----- Extract
Yiannis Milios, a professor at the National Technical University, describes how this self-defeating logic works in these terms: “They [the Troika] keep dismantling the welfare state, they keep cutting wages and pensions and they say this is necessary to tackle the debt problem. However, the debt as a percentage of GDP constantly increases because the recessionary policies decrease the GDP which is the denominator of the whole index” (YouTube Interview with European Network on Debt and Development, with emphasis added by Montreal Serai).

Milios is a member of Syriza, the left coalition that won the January elections and has just formed an anti-austerity government under the leadership of the 40-year-old Prime Minister, Alexei Tsipras.

A new day seemed to have begun under the leadership of Tsipras with a government dedicated to undoing the past damage done to ordinary people, especially the young

When the Syriza government was elected on January 25th, it was striking to see the number of young people gathered in central Athens to welcome in the new, anti-austerity politicians. Finally, officials were going to try to do something for those who had filled in a multitude of job applications, getting one refusal after another, then often giving up altogether. These young call themselves “the lost generation” – and one of the penalties they pay is that they cannot grow up normally, since marginality often continues into a person’s thirties.

Alexei Tsipras is himself 40 years old, only a few years older than the veteran “lost ones.” And the Syriza government is full of very clever professional people who know first-hand the way the crisis has affected their particular group, among others.

One of these new faces in the government belongs to that economist, Yanis Varoufakis, the Finance Minister, the very man who warned against the austerity package four years ago.

He is now the point man conducting the painful debt negotiations. On February 20th, 2015 he secured a provisional 4-month loan extension agreement between the European Commission and Greece. In his Brussels press conference that afternoon Varoufakis spoke of “enormous pressure,” part of which was the torrent of Euro-denominated deposits leaving Greek banks at the very time the loan talks were going on.

Millions of people – during the week of talks in Brussels – watched this Greek Finance Minister wearing an open-necked shirt and a leather jacket, as he vigorously spoke for the Greek people, and especially the young.

Varoufakis tells a poignant story of a government-appointed translator who accompanied him when an official Spanish visitor came to Athens. Taking the Minister aside, the translator confided that he had been living in the streets for two years, a fact that he did not dare tell his son. “I am finished,” this educated man told Varoufakis, “please – do something for my son and his future.”

The February 20th agreement is now more than six weeks old. Basically, that text promises a crackdown on tax evasion in Greece, a serious attack on corruption in the state bureaucracy, and a certain reciprocal accommodation between the parties. For its part, Athens is attempting not to compromise the domestic promises on which the government was elected.

That electoral promise has a name – the Thessaloniki program –and it rests on four commitments:

1.  Confronting the humanitarian crisis.
----------
----- Information given
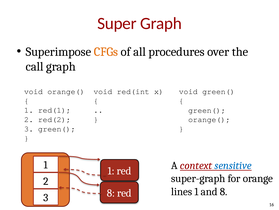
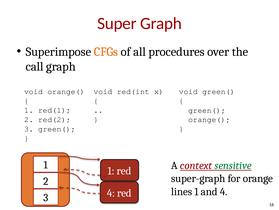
sensitive colour: blue -> green
and 8: 8 -> 4
3 8: 8 -> 4
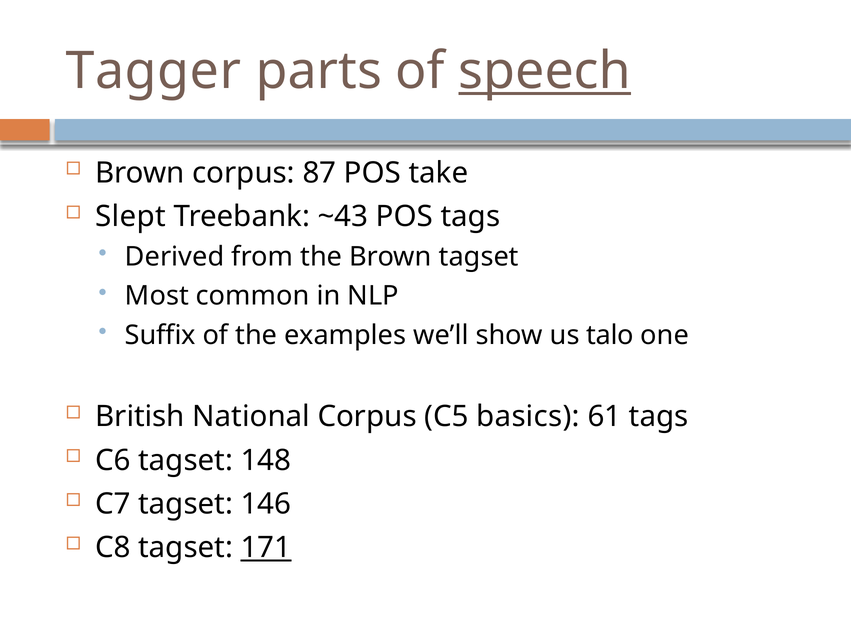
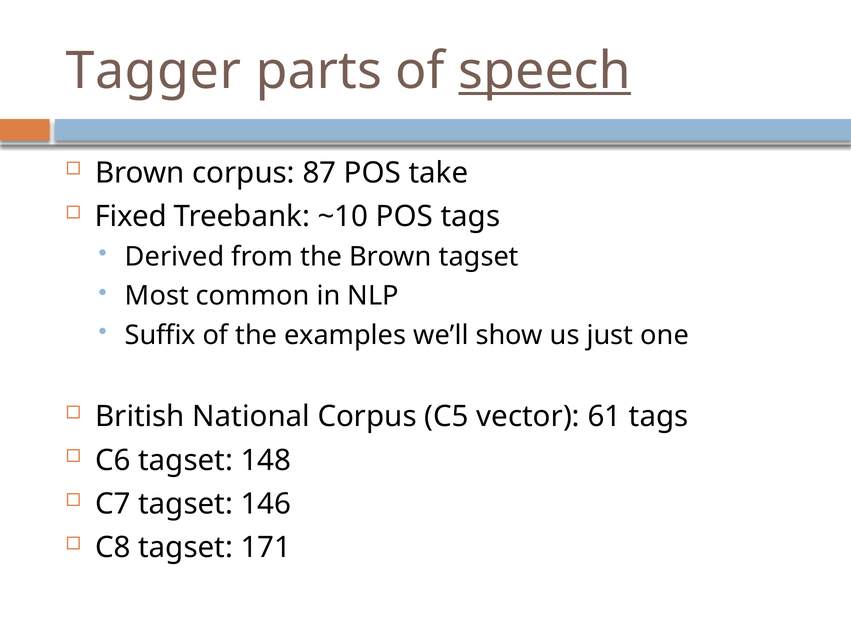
Slept: Slept -> Fixed
~43: ~43 -> ~10
talo: talo -> just
basics: basics -> vector
171 underline: present -> none
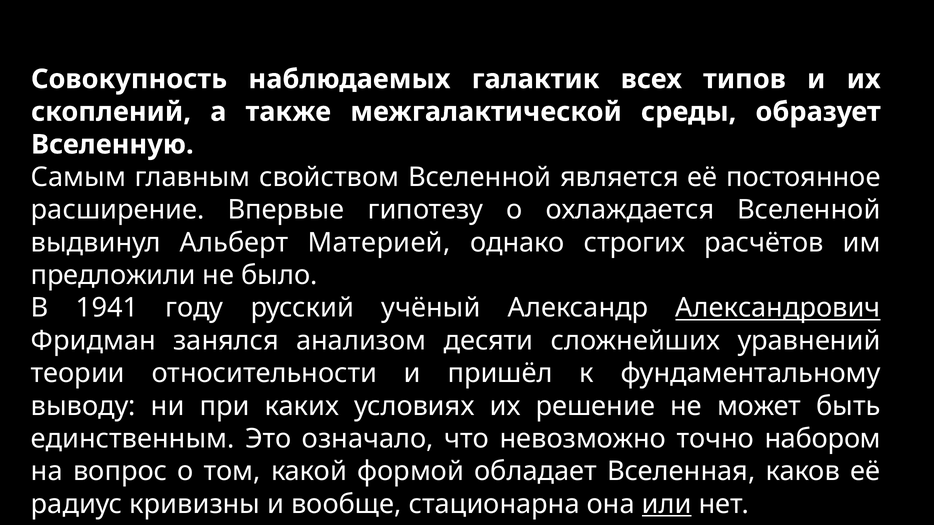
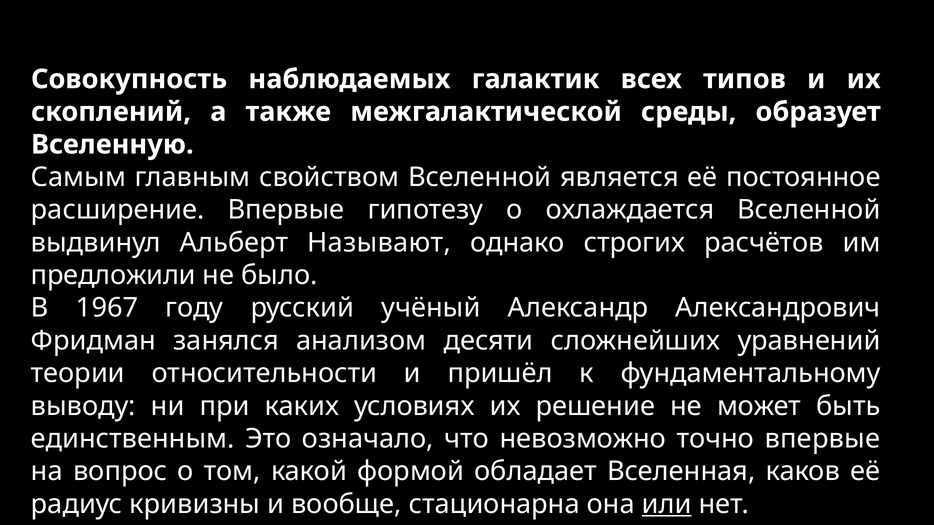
Материей: Материей -> Называют
1941: 1941 -> 1967
Александрович underline: present -> none
точно набором: набором -> впервые
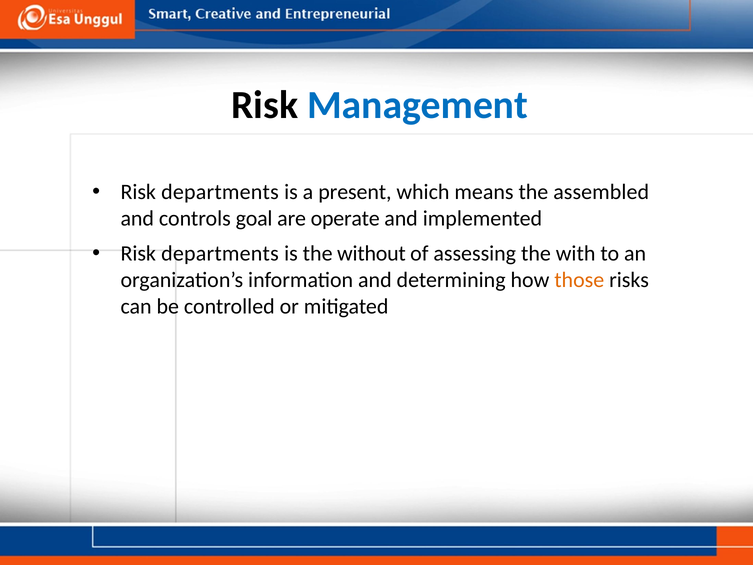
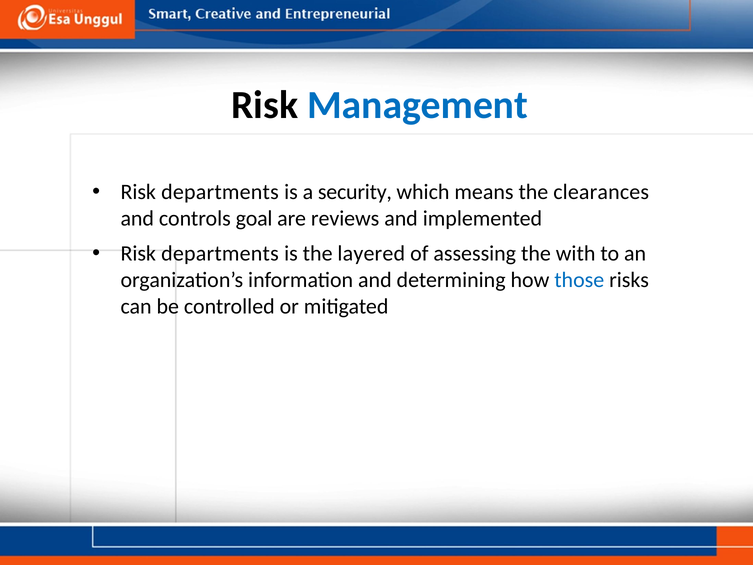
present: present -> security
assembled: assembled -> clearances
operate: operate -> reviews
without: without -> layered
those colour: orange -> blue
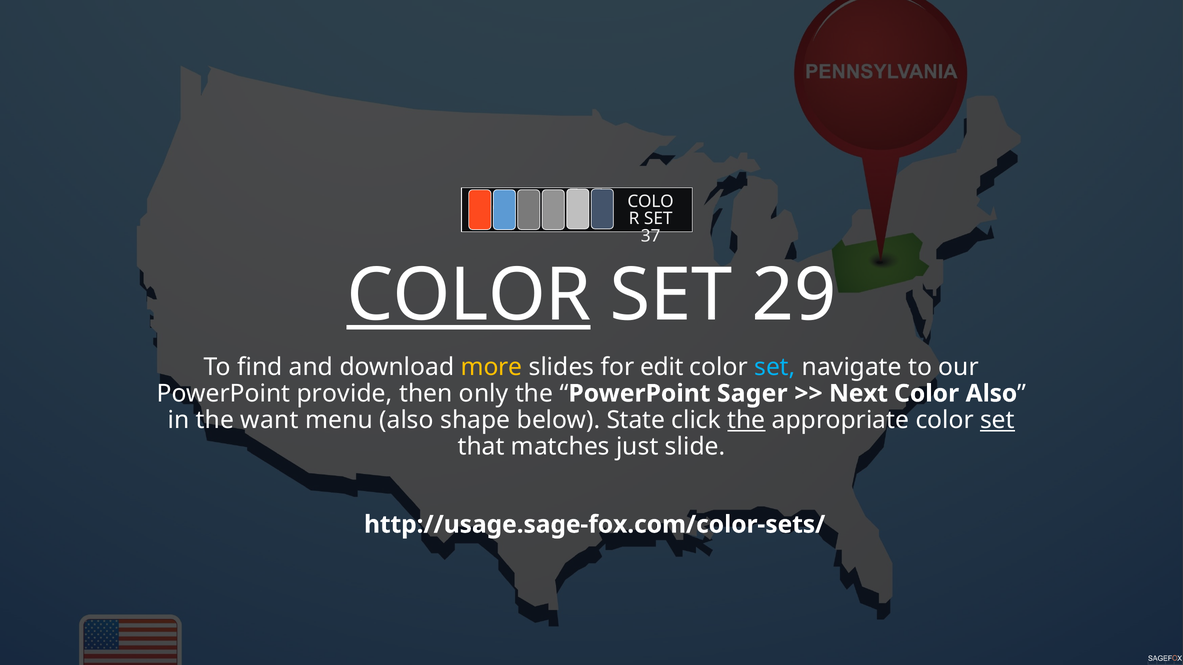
----------
**To be done**
Answer these questions using the Syriza extract:
1. On what date was the Syriza government elected?
2. Which post does Yanis Varoufakis hold in the government?
3. How long does the loan extension agreement secured on February 20th, 2015 run?
The lines above have no connection to the Syriza extract.

**Exercise response**
1. January 25th.
2. Finance Minister.
3. Four months.